Wednesday, April 14, 2010

Paying for College

Students, parents and grandparents find paying for a college education as ‘the’ most expensive investment they will ever face. Education costs have escalated at a higher rate than health care. Eventually, unless something isn’t done to reign in the madness, higher education will only be available to the children of the wealthy.

It is around this time of year I get a few calls from clients asking how they can pay for their child’s or grandchild’s college and then they mention that we need to get creative finding the money.

This is what I recommended for my grandson. If you start early enough I’ve always favored the Michigan Education Trust, MET, as the only real guaranteed way of paying for a college education. The MET is sponsored by the state of Michigan and information can be found on the state’s web site. Basically you pay for the college education at a discount, almost like buying a zero coupon bond that matures in the future. If the college costs are $40,000 it may cost someone when the child’s in knee pants $10,000 paid into the plan over a few years. It’s a neat, no fuss way to get a paid in full college education. The problem is folks don’t start thinking of funding a college plan until their child is a few years away from the Ivy Halls. I think a great many parents, who start college savings late, are of the mind that their kid is either going to prison or college and they just want to make sure which way he or she is heading before they commit any dollars. Trust me, the MET is the best you’re going to get if you start early. It gets pricier as the kid gets closer to college; but it never gets where you need 100 cents on the dollar.

On the other side of the street stock brokers, mutual fund salespeople and insurance agents favor the 529 Plan where an account is established for the kid and investments are managed by the parent or broker through mutual funds. The problem with the 529 Plan is that, as everyone found out too late a year ago, markets collapse without warning and so goes the college fund. The reality is that college costs increase at a 10% annualized rate and historically no one I know has been able to consistently match that cost increase each and every year with matching investment results. Broker and their ilk still love the 529 ‘cause it pays them a commission when they sell it to someone and they have kids of their own, you know.

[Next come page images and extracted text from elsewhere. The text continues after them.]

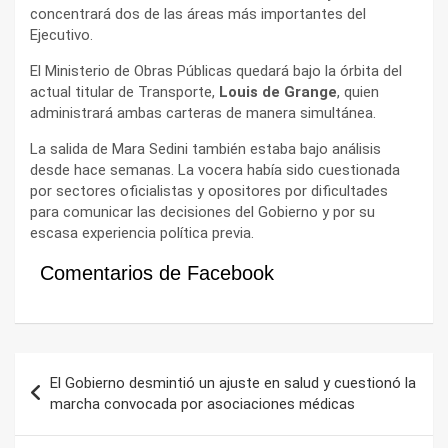
concentrará dos de las áreas más importantes del
Ejecutivo.
El Ministerio de Obras Públicas quedará bajo la órbita del
actual titular de Transporte,
Louis de Grange
, quien
administrará ambas carteras de manera simultánea.
La salida de Mara Sedini también estaba bajo análisis
desde hace semanas. La vocera había sido cuestionada
por sectores oficialistas y opositores por dificultades
para comunicar las decisiones del Gobierno y por su
escasa experiencia política previa.
Comentarios de Facebook
Navegación
El Gobierno desmintió un ajuste en salud y cuestionó la
de
marcha convocada por asociaciones médicas
entradas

Other places for college money, outside of grants and loans, are to borrow on the equity of the home but few families today have sufficient equity to borrow against. If you have a retirement plan at work you may borrow against a 401k, the maximum loan is $50k or 50% of the account value and interest is paid back to the owner’s own account over a five year period of time.

Cashing in a portion or all of an IRA also works and if the owner is under  59 1/2 and uses the funds for college education there is no penalty but there are income taxes to be paid. There is an IRS form you need to complete and attach as part of your income tax to show what the money was used for so you do not pay the penalty.

Still there are other ways of paying for college if you start early enough. The most prudent has always been the joint account investment plan that allows the parents to save money and use the assets if they child or children decide to go to college. If the kids decide not to go to college the money is available for retirement, a child’s wedding or a future college plan for a grandchild.

There are tax credits and benefits available but you have to call your accountant to get that information. The one thing you can do if starting late is make a plan, commit a fixed amount of dollars and at the worst demand the child pay for some of the cost along the way.